Requisitos del problema:
¿Puedes reescribir como tabla Markdown las líneas del material, desde la primera hasta la que contiene "part at (695, 561): present -> none", ambas incluidas? Pon el número de fila en la columna «N.º» y el texto en la columna «Línea», sin las líneas en blanco.

======== Entradas extraídas

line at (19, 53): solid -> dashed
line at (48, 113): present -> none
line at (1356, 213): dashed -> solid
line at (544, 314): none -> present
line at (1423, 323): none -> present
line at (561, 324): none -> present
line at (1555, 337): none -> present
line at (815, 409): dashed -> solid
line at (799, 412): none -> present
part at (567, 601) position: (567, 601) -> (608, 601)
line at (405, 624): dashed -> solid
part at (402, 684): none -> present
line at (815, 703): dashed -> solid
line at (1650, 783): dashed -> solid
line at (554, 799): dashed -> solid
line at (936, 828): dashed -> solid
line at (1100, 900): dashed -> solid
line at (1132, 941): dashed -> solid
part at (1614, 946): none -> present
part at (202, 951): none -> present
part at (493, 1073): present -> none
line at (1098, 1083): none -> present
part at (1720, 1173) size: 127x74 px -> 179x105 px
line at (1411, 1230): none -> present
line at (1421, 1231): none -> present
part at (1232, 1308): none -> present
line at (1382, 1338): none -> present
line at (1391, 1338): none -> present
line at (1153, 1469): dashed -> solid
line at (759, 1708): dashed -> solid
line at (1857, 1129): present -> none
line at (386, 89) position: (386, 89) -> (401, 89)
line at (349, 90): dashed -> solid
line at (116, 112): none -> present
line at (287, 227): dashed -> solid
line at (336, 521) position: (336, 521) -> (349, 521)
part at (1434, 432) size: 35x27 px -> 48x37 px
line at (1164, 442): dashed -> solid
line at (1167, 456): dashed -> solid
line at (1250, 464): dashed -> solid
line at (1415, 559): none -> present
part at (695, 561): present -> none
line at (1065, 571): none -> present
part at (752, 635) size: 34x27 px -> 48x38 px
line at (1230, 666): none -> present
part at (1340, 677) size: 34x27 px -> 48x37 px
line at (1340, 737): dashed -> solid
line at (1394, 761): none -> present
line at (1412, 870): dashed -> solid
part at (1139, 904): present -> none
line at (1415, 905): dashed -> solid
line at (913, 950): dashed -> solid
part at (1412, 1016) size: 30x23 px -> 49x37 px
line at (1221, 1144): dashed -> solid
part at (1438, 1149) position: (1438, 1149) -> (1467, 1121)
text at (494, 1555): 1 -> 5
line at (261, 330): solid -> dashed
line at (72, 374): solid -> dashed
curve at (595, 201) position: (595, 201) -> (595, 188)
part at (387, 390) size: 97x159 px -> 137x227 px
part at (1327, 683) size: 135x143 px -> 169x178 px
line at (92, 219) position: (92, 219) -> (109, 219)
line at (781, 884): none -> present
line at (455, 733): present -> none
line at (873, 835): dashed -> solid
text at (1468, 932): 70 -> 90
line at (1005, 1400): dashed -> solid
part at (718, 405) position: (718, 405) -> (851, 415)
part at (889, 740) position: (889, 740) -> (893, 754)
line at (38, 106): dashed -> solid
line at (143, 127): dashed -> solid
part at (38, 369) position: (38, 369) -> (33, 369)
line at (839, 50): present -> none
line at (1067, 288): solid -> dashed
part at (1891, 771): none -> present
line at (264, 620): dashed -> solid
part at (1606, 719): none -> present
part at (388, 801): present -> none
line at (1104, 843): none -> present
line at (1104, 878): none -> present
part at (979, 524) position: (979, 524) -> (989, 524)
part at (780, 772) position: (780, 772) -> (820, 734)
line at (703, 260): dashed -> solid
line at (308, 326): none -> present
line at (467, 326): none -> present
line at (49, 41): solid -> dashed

================

Solución propuesta:
| N.º | Línea |
|---|---|
| 1 | line at (19, 53): solid -> dashed |
| 2 | line at (48, 113): present -> none |
| 3 | line at (1356, 213): dashed -> solid |
| 4 | line at (544, 314): none -> present |
| 5 | line at (1423, 323): none -> present |
| 6 | line at (561, 324): none -> present |
| 7 | line at (1555, 337): none -> present |
| 8 | line at (815, 409): dashed -> solid |
| 9 | line at (799, 412): none -> present |
| 10 | part at (567, 601) position: (567, 601) -> (608, 601) |
| 11 | line at (405, 624): dashed -> solid |
| 12 | part at (402, 684): none -> present |
| 13 | line at (815, 703): dashed -> solid |
| 14 | line at (1650, 783): dashed -> solid |
| 15 | line at (554, 799): dashed -> solid |
| 16 | line at (936, 828): dashed -> solid |
| 17 | line at (1100, 900): dashed -> solid |
| 18 | line at (1132, 941): dashed -> solid |
| 19 | part at (1614, 946): none -> present |
| 20 | part at (202, 951): none -> present |
| 21 | part at (493, 1073): present -> none |
| 22 | line at (1098, 1083): none -> present |
| 23 | part at (1720, 1173) size: 127x74 px -> 179x105 px |
| 24 | line at (1411, 1230): none -> present |
| 25 | line at (1421, 1231): none -> present |
| 26 | part at (1232, 1308): none -> present |
| 27 | line at (1382, 1338): none -> present |
| 28 | line at (1391, 1338): none -> present |
| 29 | line at (1153, 1469): dashed -> solid |
| 30 | line at (759, 1708): dashed -> solid |
| 31 | line at (1857, 1129): present -> none |
| 32 | line at (386, 89) position: (386, 89) -> (401, 89) |
| 33 | line at (349, 90): dashed -> solid |
| 34 | line at (116, 112): none -> present |
| 35 | line at (287, 227): dashed -> solid |
| 36 | line at (336, 521) position: (336, 521) -> (349, 521) |
| 37 | part at (1434, 432) size: 35x27 px -> 48x37 px |
| 38 | line at (1164, 442): dashed -> solid |
| 39 | line at (1167, 456): dashed -> solid |
| 40 | line at (1250, 464): dashed -> solid |
| 41 | line at (1415, 559): none -> present |
| 42 | part at (695, 561): present -> none |